Technically semi-desert; a violently rugged expanse of white gypsum flats and scrawny sheep grazing on what little spiky foliage survives. It’s a popular location for filmmaking: eg the Bond film The World is not Enough was made here. The information center and main entrance to the park can be accessed from the road N- 134 just south (approximately 3km) from the town of Arguedas. This is the best entrance since the road is paved, pavement ends after the Info Center. At the information center (WCs and vending machine with cold drinks) we were given a map and told the road is fine for all cars, just go slow, it should take about 1 ½ hours to do the circuit, plus stops. The road is certainly very dusty, but totally fine to drive in our Fiat 500.
There are several unique geological formations and some lovely landscapes. These landscapes are the result of a very special climate made up of hot summers, cold winters and long dry periods interrupted by heavy rain. There is also a particular wind current that runs through the area, called “cierzo.” The difference of pressure between the Cantabrian and the Mediterranean Seas generates a current of strong wind that flows along with the Ebro River. The “cierzo” wind is responsible for the unique, abrupt landscapes, canyons and plateaus, produced by its erosion on the soil, which mainly consists of clay, chalk and sandstone.
It was certainly beautiful in that ‘desert’ way, but if you’ve been to the desert southwest of the US it was pretty underwhelming.

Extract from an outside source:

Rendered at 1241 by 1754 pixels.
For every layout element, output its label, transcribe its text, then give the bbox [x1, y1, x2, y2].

The mesas and other geologic features are tiny, probably a tenth the height of most of the stuff in the US deserts, kind of like desert miniature. The most impressive is Cabezo Castildetierra which is featured on all the posters and postcards and does look very otherworldly. There were the ruins of some old buildings (can’t imagine anyone living here) and plenty of places to pull off the road to take pictures and walk around, but I didn’t see any actual paths or places where you could do hikes, not that we would have, given it was 99 degrees and sunny. There were some nice wild flowers, a lake a distance off the road, and something which we think might have been rice growing (which would be weird).
The entrance road in from the main highway (before the visitor center) features some ranches with nice cows and bulls.
Top left and right and lower left: Barderas Real Lower right: the highway back to Madrid
It was definitely worth a few hours (from the main highway and back the detour took us about 3 hours) if you are anywhere around there.